Wednesday, February 10, 2010

Respiratory Conditions Investigated for the Deployed

By David Loebsack
Health.mil

February 10, 2010 - A recent study published by DoD researchers in the American Journal of Epidemiology reports that service members who deployed to Iraq or Afghanistan are at no increased risk for developing chronic respiratory conditions such as asthma, chronic bronchitis or emphysema, as previously hypothesized. However, deployed troops returning home from OIF and OEF were found to suffer increased short-term respiratory symptoms such as persistent cough or shortness of breath.

Dr. Besa Smith from the Defense Center for Deployment Health Research located at the Naval Health Research Center in San Diego, led the study in order to examine newly reported respiratory conditions in military personnel.

“We’re in the driver seat to follow this. It’s reassuring that we did not see increased rates of asthma, chronic bronchitis and emphysema, but we will continue to follow these conditions in the event that there wasn’t enough time for them to develop,” said Smith.

Participants were from the Millennium Cohort Study, a 21-year longitudinal research initiative designed to investigate long-term health consequences related to military service.

Two questionnaires were used to investigate respiratory symptoms, chronic bronchitis, emphysema and asthma – a baseline survey conducted between 2001 and 2003, and a follow-up survey conducted between 2004 and 2006. More than 55,000 service members participated in both survey assessments.

Participants who deployed reported a four percent higher rate of newly reported, short-term respiratory symptoms; 14 percent of deployed personnel reported new symptoms while 10 percent of non-deployed personnel reported new symptoms. Although the difference may not seem like much, it is statistically significant, and compelling considering that symptoms only arose in Army and Marine Corps personnel. Findings were not significant among Navy and Air Force personnel.

This could be an indication that a correlation exists between these symptoms and land-based deployments. Other factors were also associated with the increase in short-term respiratory symptoms. Among them, being male, being a consistent smoker, having a long, land-based deployment, and deploying to a location within Iraq were the strongest.

Although the research team has come to some groundbreaking discoveries, according to Smith, the best is yet to come. In the coming months, further survey data followed over an additional three years and new data on air pollutants found at operating bases throughout OIF and OEF will be analyzed, conducted in collaboration with the U.S. Army Center for Health Promotion and Preventative Medicine, and the Defense Manpower Data Center.

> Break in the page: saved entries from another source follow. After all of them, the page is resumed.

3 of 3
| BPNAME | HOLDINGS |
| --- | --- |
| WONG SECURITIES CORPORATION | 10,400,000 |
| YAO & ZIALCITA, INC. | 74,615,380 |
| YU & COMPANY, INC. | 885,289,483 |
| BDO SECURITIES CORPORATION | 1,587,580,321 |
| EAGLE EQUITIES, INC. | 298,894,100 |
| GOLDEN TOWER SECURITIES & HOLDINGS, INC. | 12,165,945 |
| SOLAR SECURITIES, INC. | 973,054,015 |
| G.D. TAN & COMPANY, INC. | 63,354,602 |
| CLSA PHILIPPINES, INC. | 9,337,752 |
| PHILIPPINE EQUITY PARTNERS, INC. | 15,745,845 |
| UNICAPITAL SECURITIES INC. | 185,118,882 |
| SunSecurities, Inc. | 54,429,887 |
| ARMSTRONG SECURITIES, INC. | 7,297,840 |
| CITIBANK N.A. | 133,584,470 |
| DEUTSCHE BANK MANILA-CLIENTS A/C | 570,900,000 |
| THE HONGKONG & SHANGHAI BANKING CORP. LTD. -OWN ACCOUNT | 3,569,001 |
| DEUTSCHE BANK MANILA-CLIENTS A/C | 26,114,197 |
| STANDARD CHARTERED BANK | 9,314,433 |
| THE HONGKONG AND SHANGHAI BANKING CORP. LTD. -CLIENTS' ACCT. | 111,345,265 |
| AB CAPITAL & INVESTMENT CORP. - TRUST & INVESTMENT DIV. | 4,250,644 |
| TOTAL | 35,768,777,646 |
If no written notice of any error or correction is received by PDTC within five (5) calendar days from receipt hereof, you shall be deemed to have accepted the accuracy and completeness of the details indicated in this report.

Once these particulate matter and burn pit data sets are integrated into the study, researchers will have more answers. But even though the data haven’t been incorporated yet, Smith’s current research seems to say that deployment itself is not causing these symptoms, but that specific exposures in theatre are more likely responsible for the associations found.

Until the new data are released, scientists on Smith’s team are continuing to analyze current and new information they have.

“This is the first time in our military history that we’re able to prospectively assess – at a population level – differences in health outcomes, and not only active-duty service members, but we can also look at reserve and National Guard as well,” said Dr. Tyler Smith, principal investigator for the Millennium Cohort Study. “We have the numbers to do this prospective assessment… and we can control for not only past smoking, but for chronic smoking, and new uptake of smoking, which is obviously associated with respiratory illnesses, and we can do this with personnel no longer in service…That’s a big community that we weren’t able to say anything about after the first Gulf War.”